March 29, 2024

Yeasayer – Amen & Goodbye

MUTE RECORDS

1/4/2016

Do they mean it? Is this goodbye? Or just goodbye to the previous incarnations of the band’s sound?

The psychedelic appeal of Yeasayer didn’t hit me immediately on this one but after a few spins, its charms were loud and proud. A gentle, insistent, folky, poppy pin board of colourful ideas, the album floats in a rainbow of ideas and catchy but strange hooks. Lyrical snatches puzzle. I Am Chemistry flits between electronic thud and a floating chorus of “my mother told me not to fool with Oleander”. What does it mean? Does it matter? The track is touched by alt-folk royalty, featuring, as it does, Suzzy Roche of eighties cult artists, The Roches. Silly Me, the follow-on is an instant pop hit in its hook.

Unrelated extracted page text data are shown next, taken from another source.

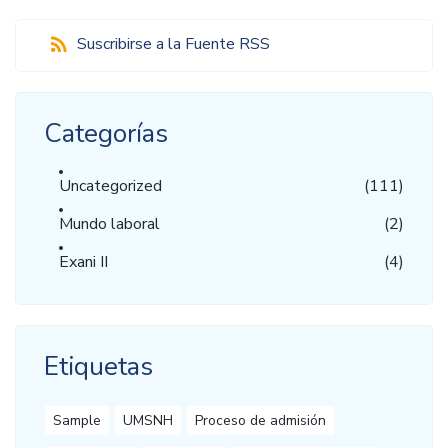
Suscribirse a la Fuente RSS
Categorías
Uncategorized
(111)
Mundo laboral
(2)
Exani II
(4)
Etiquetas
Sample
UMSNH
Proceso de admisión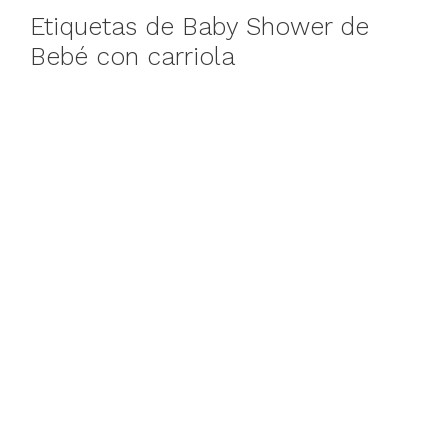
Etiquetas de Baby Shower de
Bebé con carriola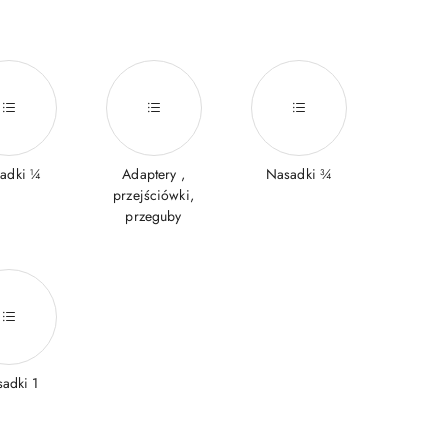
adki ¼
Adaptery ,
Nasadki ¾
przejściówki,
przeguby
adki 1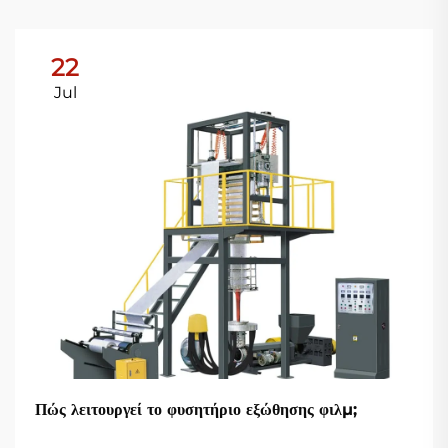
22
Jul
Πώς λειτουργεί το φυσητήριο εξώθησης φιλμ;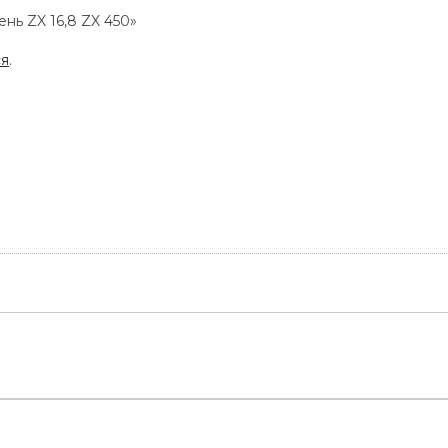
нь ZX 16,8 ZX 450»
ся
.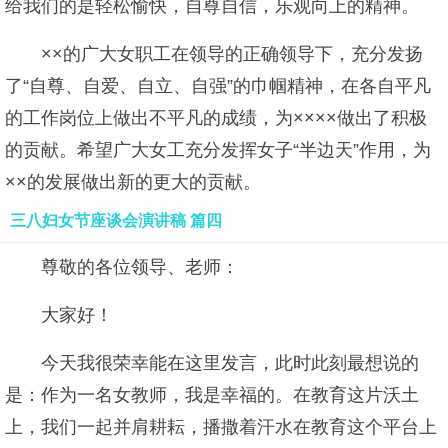
给我们的是轻松愉快，自尊自信，乐观向上的精神。
××的广大女职工在领导的正确领导下，充分发扬
了“自尊、自爱、自立、自强”的巾帼精神，在各自平凡
的工作岗位上做出不平凡的成绩，为××××做出了积极
的贡献。希望广大女工充分发挥女子“半边天”作用，为
××的发展做出新的更大的贡献。
三八妇女节座谈会演讲稿 篇四
尊敬的各位领导、老师：
大家好！
今天我很荣幸能在这里发言，此时此刻最想说的
是：作为一名女教师，我是幸福的。在教育这片沃土
上，我们一起并肩耕耘，播撒着汗水在教育这个平台上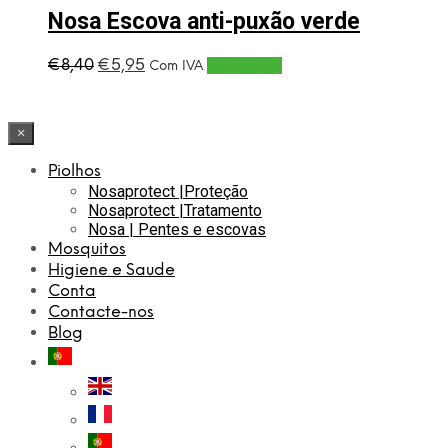
Nosa Escova anti-puxão verde
O
O
€
8,40
€
5,95
Adicionar
Com IVA
preço
preço
original
atual
era:
é:
×
€8,40.
€5,95.
Piolhos
Nosaprotect |Proteção
Nosaprotect |Tratamento
Nosa | Pentes e escovas
Mosquitos
Higiene e Saude
Conta
Contacte-nos
Blog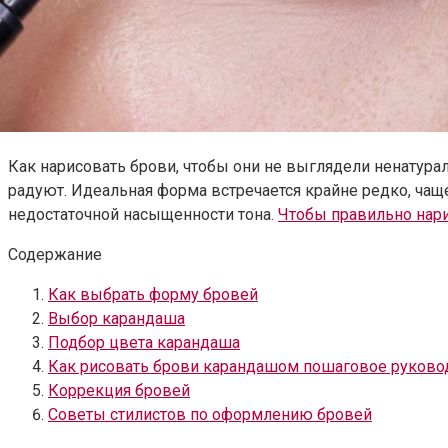
Как нарисовать брови, чтобы они не выглядели ненатура
радуют. Идеальная форма встречается крайне редко, чаще
недостаточной насыщенности тона.
Чтобы правильно нар
Содержание
Как выбрать форму бровей
Выбор карандаша
Подбор цвета карандаша
Как рисовать брови карандашом пошаговое руково
Коррекция бровей
Советы стилистов по оформлению бровей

Yeasayer are new to me but possibly not to you, so excuse any stating of the obvious. The band lie between the Flaming Lips, one of the few genuinely mind-altering bands, and The Beatles. A number of songs have Beatle-esque melodic hooks and the band obviously love playing tunes. Otherwise, on songs like Half Asleep, they use sing-song folky recitative, and echo British wonders, The Moulettes. Lots of lovely sounds feature, like detuned piano, stacked female vocals, plucked strings, harmonies and something like a theramin.

Apparently the band are un-pin-down-able, moving over their previous three albums from electronics to indie to indie rock, shifting in all sorts of directions, this album being more organic in instrumentation. Perhaps it is, but it is also assembled from many pieces to make a big collage / mosaic of ideas and textures, a concept digital and post-modern at heart.

The whole is pretentious and art / proggy but ultimately endearing in its scruffy cut-and-pasting of ideas and melodies.